This article is more than 1 year old

A year ago: Intel goes like clappers

Yearly results show rest of industry has lots to learn

Despite the reams of paper spent on financial results by large companies, it's really rather easy to figure what's happening at a company by reading between the lines. Intel, for example, turned in its yearly results last year and this can be expressed easily in one sentence. In fiscal 97 it turned over $25 billion and made a whopping profit while in fiscal 96 it turned over 20 per cent less than that and made a whopping profit. Fortunately, US rules make large corporations go a little bit further than that, breaking things out by the quarter, and it's those items which make compulsive reading for journalists.
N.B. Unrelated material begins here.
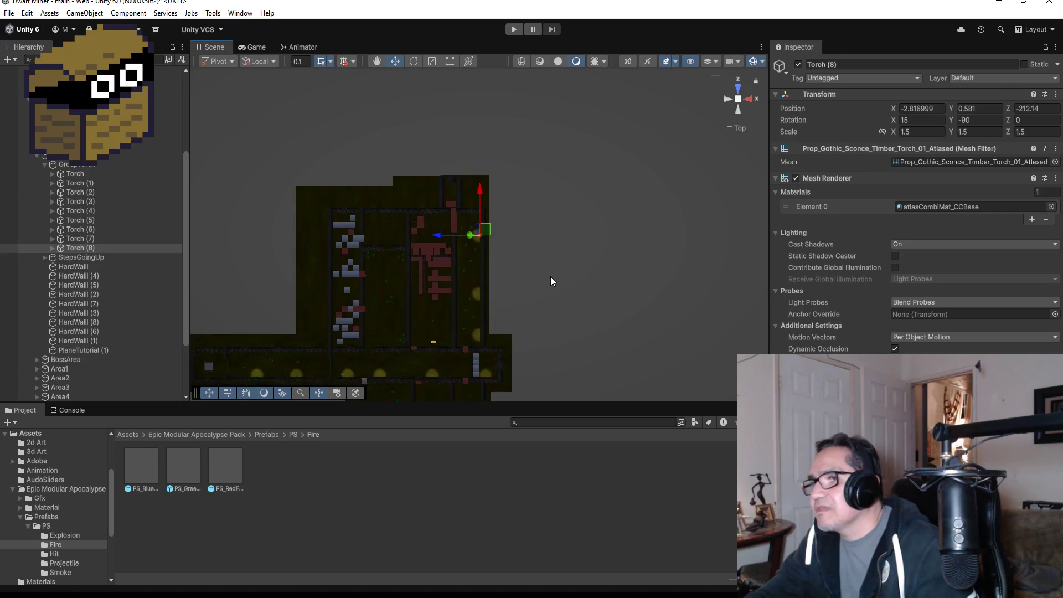
scroll(522, 301, "up", 3)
For example: "Unit shipments of Fast Ethernet connections and switches were up from the third quarter, unit shipments of hubs were down from the third quarter." Bad news for 3Com then. What about this item, too? Intel's gross margin in Q4 was up slightly from 58 per cent in Q3, "partially offset by the impact of purchased components used on the SEC cartridge for the Pentium II processor". This is sophistry, because it spent a lot more on SRAM when it was telling the world how wonderful the Pentium Pro was. It turns out, too, that Intel won't suffer as much as others might from the problems in South East Asia, because most of its revenue stream doesn't come from that region or from Japan, for some reason taken out of the equation. Intel now has 64,000 employees, up from 48,500 at the end of 1996. Here's the fact about Intel and DEC Alpha that many hacks got wrong, spelt out in some detail: "Intel announced during the quarter that it plans, subject to government review, to purchase Digital Equipment Corporation’s semiconductor operations for approximately $700 million. As part of the deal, Intel will serve as a foundry for Digital for multiple generations of Alpha microprocessors. Other key components of the deal include a 10 year patent cross license agreement and Digital development of a full line of systems based on Intel’s IA-64 processor family. (Our italics). ® NB 11 January 1999. Intel's and AMD's yearly results are released later this week.